FONTE:
>>>>

Endechas a uma cativa com quem andava de amores na Índia,
chamada Bárbara

Aquela cativa
Que me tem cativo,
Porque nela vivo
Já não quer que viva.
Eu nunca vi rosa
Em suaves molhos,
Que pera meus olhos
Fosse mais fermosa.

Nem no campo flores,
Nem no céu estrelas
Me parecem belas
Como os meus amores.
Rosto singular,
Olhos sossegados,
Pretos e cansados,
Mas não de matar.

Ũa graça viva,
Que neles lhe mora,
Pera ser senhora
De quem é cativa.
Pretos os cabelos,
Onde o povo vão
Perde opinião
Que os louros são belos.

Pretidão de Amor,
Tão doce a figura,
Que a neve lhe jura
Que trocara a cor.
Leda mansidão,
Que o siso acompanha;
Bem parece estranha,
Mas bárbara não.

Presença serena
Que a tormenta amansa;
Nela, enfim, descansa
Toda a minha pena.
Esta é a cativa
Que me tem cativo;
E. pois nela vivo,
É força que viva.

             Luís de Camões


TÓPICOS DE ANÁLISE

• Retrato feminino singular, diferente do retrato ideal renascentista, imagem mais diretamente ligada ao real.
• Retrato valorativo apreciativo, hiperbolizado e realizado do geral para o particular.
• Figura bela, formosa, graciosa, serena, mais humana que divina.
• Sentimentos despertados no sujeito poético: a paixão (cf. primeira e última estrofes, por exemplo); esta figura feminina que desperta a paixão do poeta permite-lhe, igualmente, descansar a sua dor – nela enfim descansa / toda a minha pena.
• Referências cromáticas: permitem acentuar a beleza feminina, bem como o seu exotismo.
• Poesia lírica tradicional (medida velha – redondilha menor, versos de cinco sílabas métricas).
• Poema composto por cinco oitavas (estrofes de oito versos).
• Esquema rimático: abbacddc (rimas interpoladas e emparelhadas).

<<<<

INSTRUÇÕES:
• 1. De acordo com os tópicos de análise do texto sobre as endechas de Camões, por quantas estrofes é composto o poema e de que tipo são?
• 2. Reproduza sem alterações o trecho do texto sobre as endechas de Camões, começando em "Nem no campo" e terminando em "quem é cativa.".
• 3. Dê continuidade ao texto sobre as endechas de Camões, redigindo a parte que viria imediatamente depois do seu último trecho.
O material que se apresenta em seguida é independente do texto acima.

EXCERTO DE DADOS:
>>>>

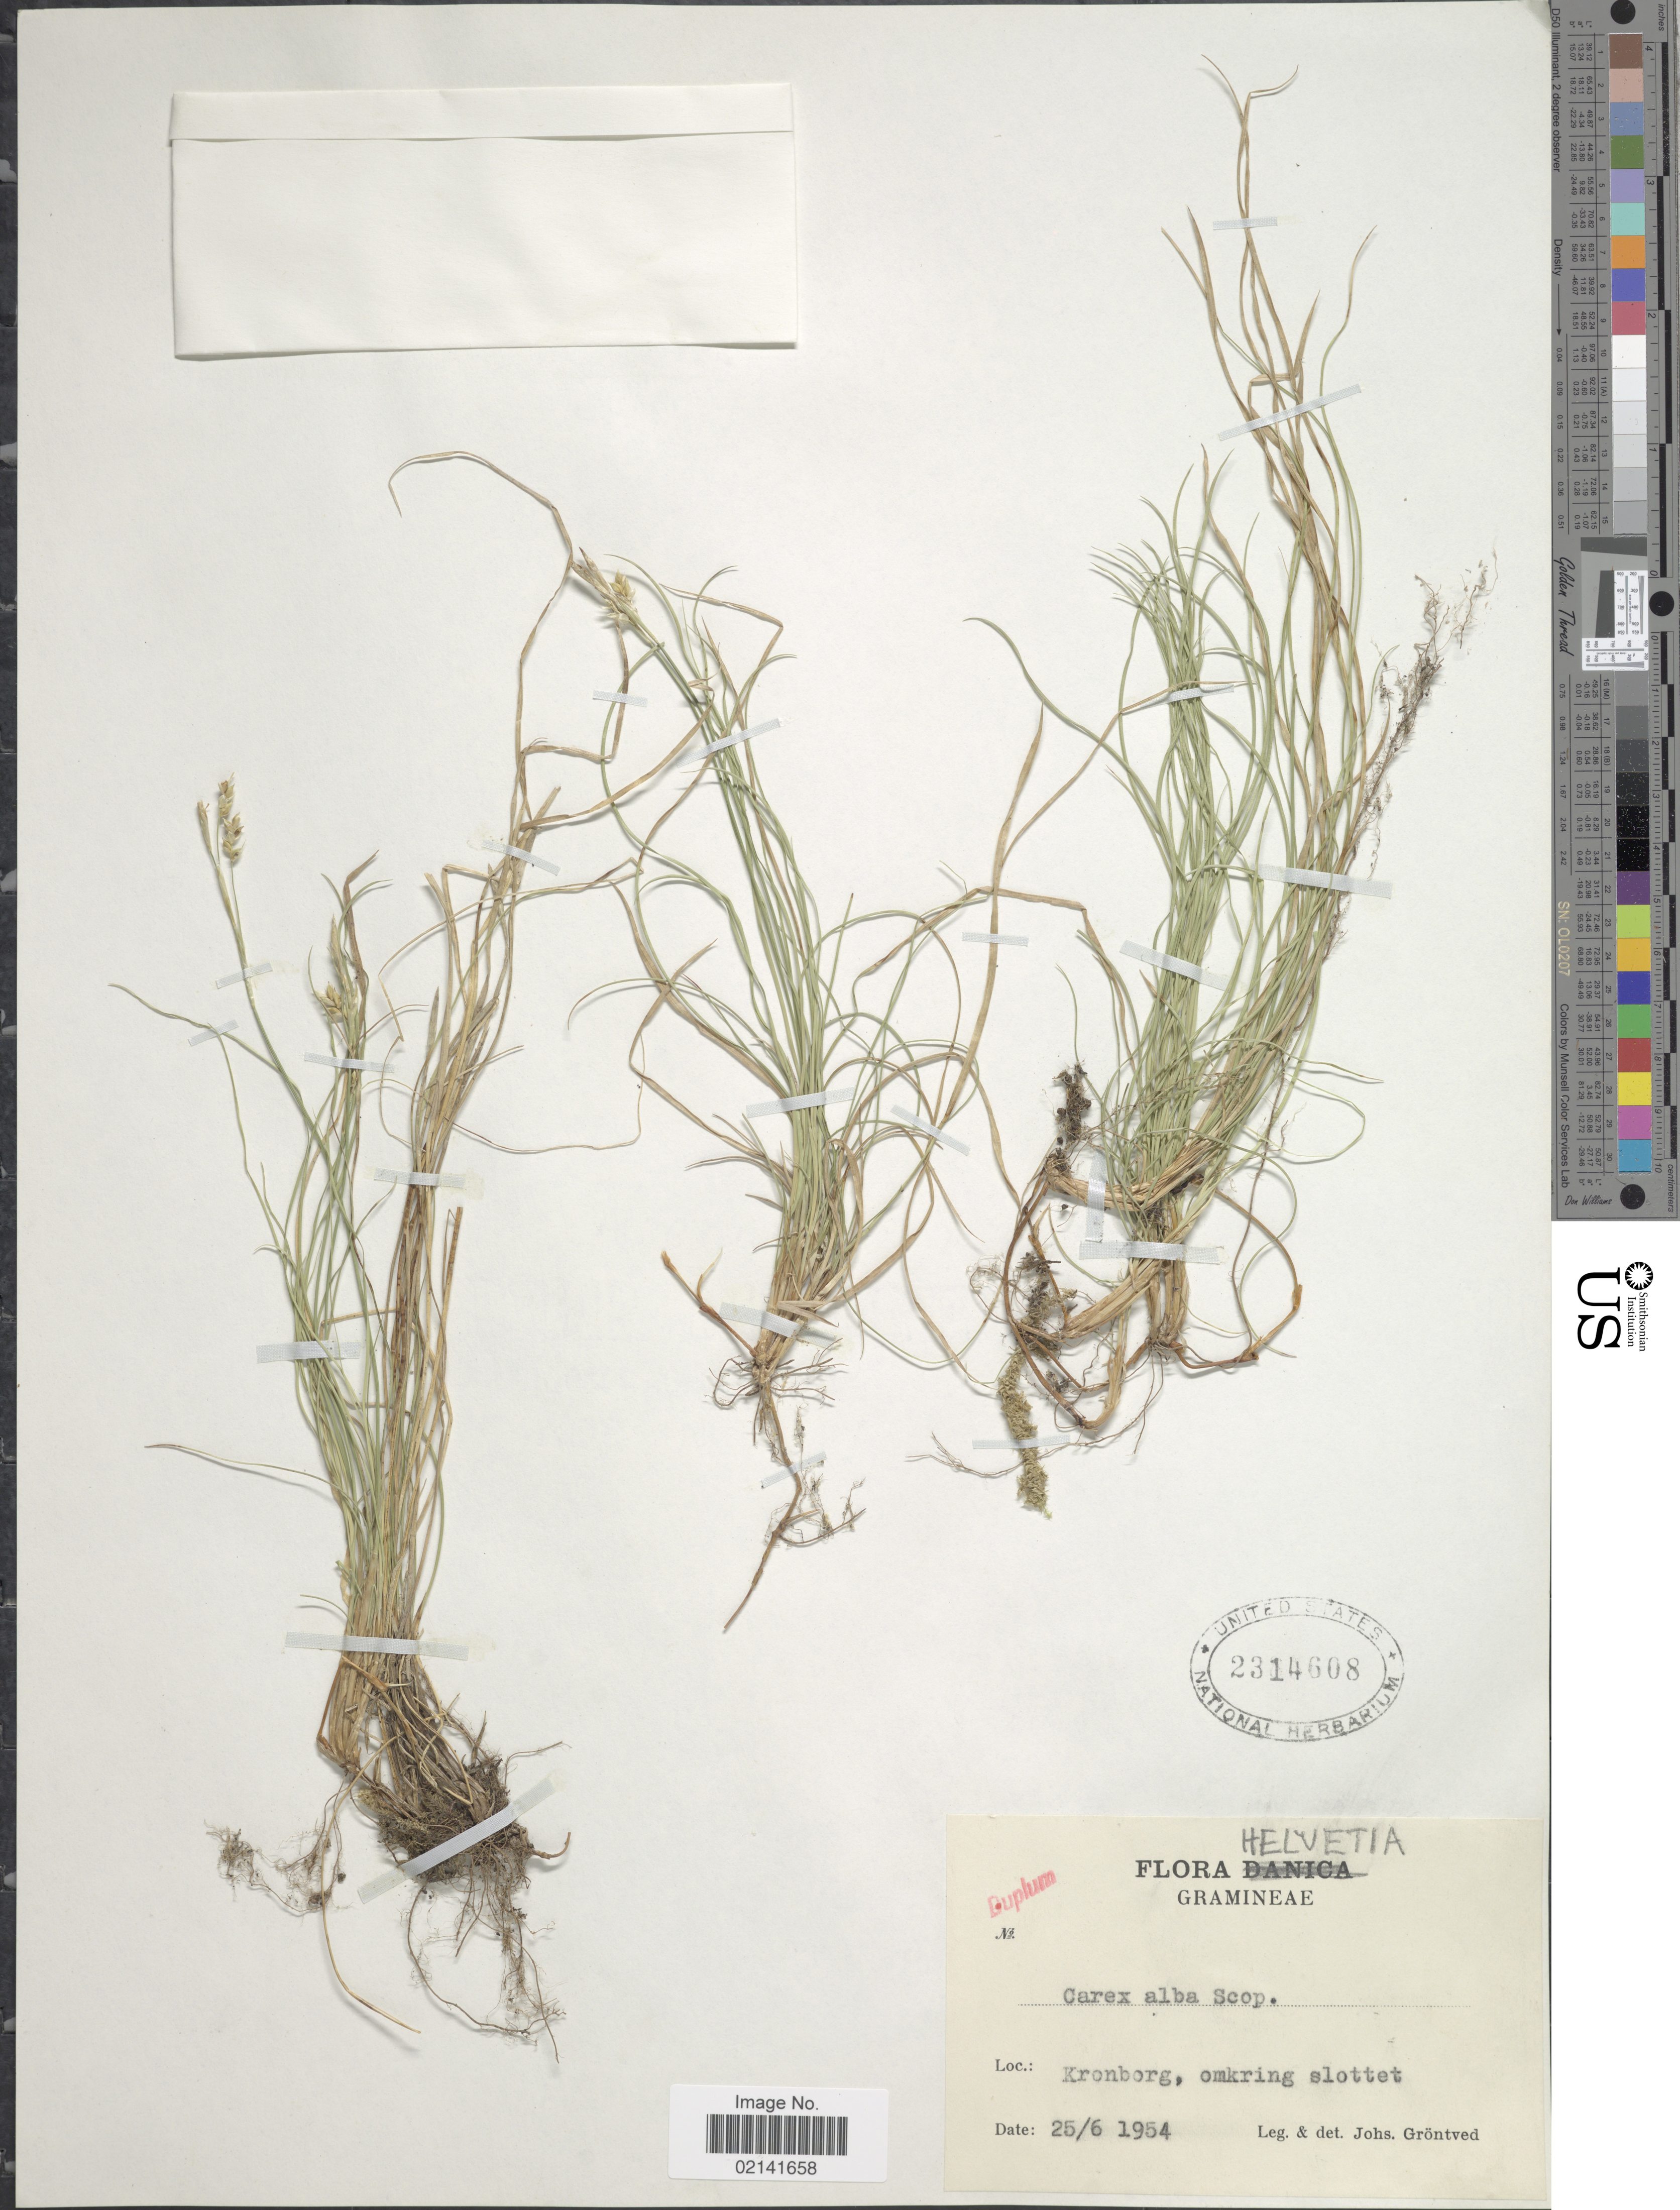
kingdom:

<<<<

RESPOSTAS DOS EXERCÍCIOS:
• 1. O poema é composto por cinco oitavas, isto é, estrofes de oito versos.

• 2.
Nem no campo flores,
Nem no céu estrelas
Me parecem belas
Como os meus amores.
Rosto singular,
Olhos sossegados,
Pretos e cansados,
Mas não de matar.

Ũa graça viva,
Que neles lhe mora,
Pera ser senhora
De quem é cativa.

• 3.
• Principais recursos expressivos utilizados: jogos antitéticos e trocadilhos (cativa / cativo– em que se joga com os sentidos literal e metafórico do termo – porque nela vivo / já não quer que viva, pera ser senhora/de quem é cativa, bem parece estranha / mas bárbara não – em que se joga com o sentido duplo de «estranha» (não usual, diferente, estrangeira) e com o nome «Bárbara» e o adjetivo «bárbara» –, e pois nela vivo, / é força que viva.



INTERTEXTUALIDADE


Paul Gauguin, "Arearea" ou "O cão vermelho", 1892
Paul Gauguin, "Arearea", 1892


Bárbora não   
                    
Cantando o poeta em sua escora
levara na fadiga antiga rima.
Ó moço que no leito discorres, cuida,
arde para que sinal torne tua amiga.
Contando que a viu em face distinta,
sua companheira sorriu somente.
Vai com ele na doce peia que mais não
pode viver se sabe. Amor, disse, e apôs
seu nome, sua ventura.
Então a doce morena mordeu o lábio,
mais rica, mais leve na canela.
Porte esguio que a alma aquece.
Com vagar sorriu, deitou olhar e
co’as mãos já humedecidas as escondeu.
"Fico grato, concretamente, de seu fastio
ou de seu intento." E ela calou. Sorriu.
Sorriu somente.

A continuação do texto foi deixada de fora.